Paes’ exploits at Atlanta in 1996, ended India’s 44-year-old individual medal-drought.

Leander Paes (Image Source: tennisworldusa)

His exploits on the ATP tour notwithstanding, Leander Paes will forever be remembered as a medal winning Olympian. (Photo credit: tennisworldusa)


The Bridge Desk

Updated: 17 Jun 2024 12:54 PM GMT

As the news of Sumit Nagal’s qualification for Paris 2024 emerged, the tennis fraternity across India is bound to have heaved a sigh of relief. For the second consecutive Olympics, India will now feature in a tennis singles event.

At Tokyo 2020, Nagal had made it through to the second round, a feat so significant that it had been twenty-five years in the making.

And who had gotten deep in the tennis draw at the Olympics all those years ago?

A certain Leander Paes, who incidentally turns 51 today.

A prodigious talent

Born in Kolkata on 17 June, 1973, Leander was surrounded by sportspersons. His father, Vece Paes, played hockey, and mother Jennifer Paes, played competitive basketball. Such was their proficiency that Vece Paes represented India in 1972 Munich Olympics and won bronze. Meanwhile, Jennifer led the Indian basketball team in the Asian Basketball Championship, 1980.

Sports, therefore, came naturally to the young Leander.

At 12-years of age, Paes’ father enrolled him at the Britannia Amitraj Academy in what was then Madras. It was here that youngster’s prodigious talent emerged.

And soon enough, he was on the global junior circuit, competing and winning. Paes won two Junior Grand Slam titles - a Junior US Open and a Junior Wimbledon title - enroute to becoming the world junior number one.

Turning professional was the obvious next step and in 1991, he made the transition.

Steady progress

Paes rose steadily through the ranks on the professional circuit and in due course, was inducted into the Indian Davis Cup team, playing alongside Zeeshan Ali for India in 1990.

In 1992, he got his first taste of the Olympics at Barcelona when he played doubles with Ramesh Krishnan as the partner. Soon, he found a soft-spot for doubles.

In 1993, he reached the US Open doubles semi-final partnering Canadian Sebastian Lareau. And in 1995, he made the Australian Open quarter-finals with Kevin Ullyett.

With his game well suited for doubles, a partnership was made with Mahesh Bhupathi, one that blossomed over the years.

• **Material provided**
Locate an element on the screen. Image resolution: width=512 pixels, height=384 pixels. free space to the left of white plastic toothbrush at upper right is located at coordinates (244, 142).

• **Aim A**
Which Olympic Games does the Leander Paes article mention? List each one with its year.
• **Aim B**
Could you continue the Leander Paes article from its last sentence onward?

• **Exercise response A**
- Atlanta 1996
- Tokyo 2020
- Paris 2024
- Munich 1972
- Barcelona 1992

• **Exercise response B**
In 1998, the ‘Indian Express’ reached the semi-finals of three Grand-Slam events including, the Australian Open, the US Open and the French Open. And in the Davis Cup, with 24 wins, Paes and Bhuapathi went on to post the record of longest winning streaks.

Despite all his doubles success, every time the Olympics are mentioned, Paes’ names pops up automatically.

Heroics in Atlanta

On August 3, 1996 Paes ended India’s individual Olympic medal quest after 44 years, when he seemingly came out of nowhere to bag a bronze in the singles event.

But not very many remember that at the time of the Atlanta Olympics, Paes was ranked No.126 and needed a wildcard entry to compete. Peter Sampras, the then No.1, waited for him in the first round.

But Paes was in for a pleasant surprise.

“There was something magical and mystical which is very hard to put into words. But Pete Sampras pulled out, as history will tell and Richey Reneberg came in for him and I beat him in three sets,” Paes was quoted as having said to the media.

The Indian maestro then went on to get the better of Nicolas Pereira from Venezuela, Thomas Enqvist and Renzo Furlan to finally set up a semi-final clash with the great Andre Agassi in the semi-final.

Despite playing his heart out, Paes succumbed to a 7-6, 6-3 loss. But the Indian had another shot at the podium and Brazil’s Fernando Meligeni stood between him and a bronze medal.

Going into the match, Paes nursed a sore wrist and had it wrapped for 24 hours. But the pain wasn’t going to stand in his way. And despite losing the first set, Paes would fight back and get the better of Meligeni in three sets, 3-6, 6-2, & 6-4 to bag bronze.

In doing so, Paes became the only Indian and the first Asian to clinch a medal in the tennis singles category at Olympics.

Doubles delight and legacy

His heroics at Atlanta aside, Paes went on to have a successful career in doubles, winning 18 Grand-slam titles across both doubles and mixed doubles.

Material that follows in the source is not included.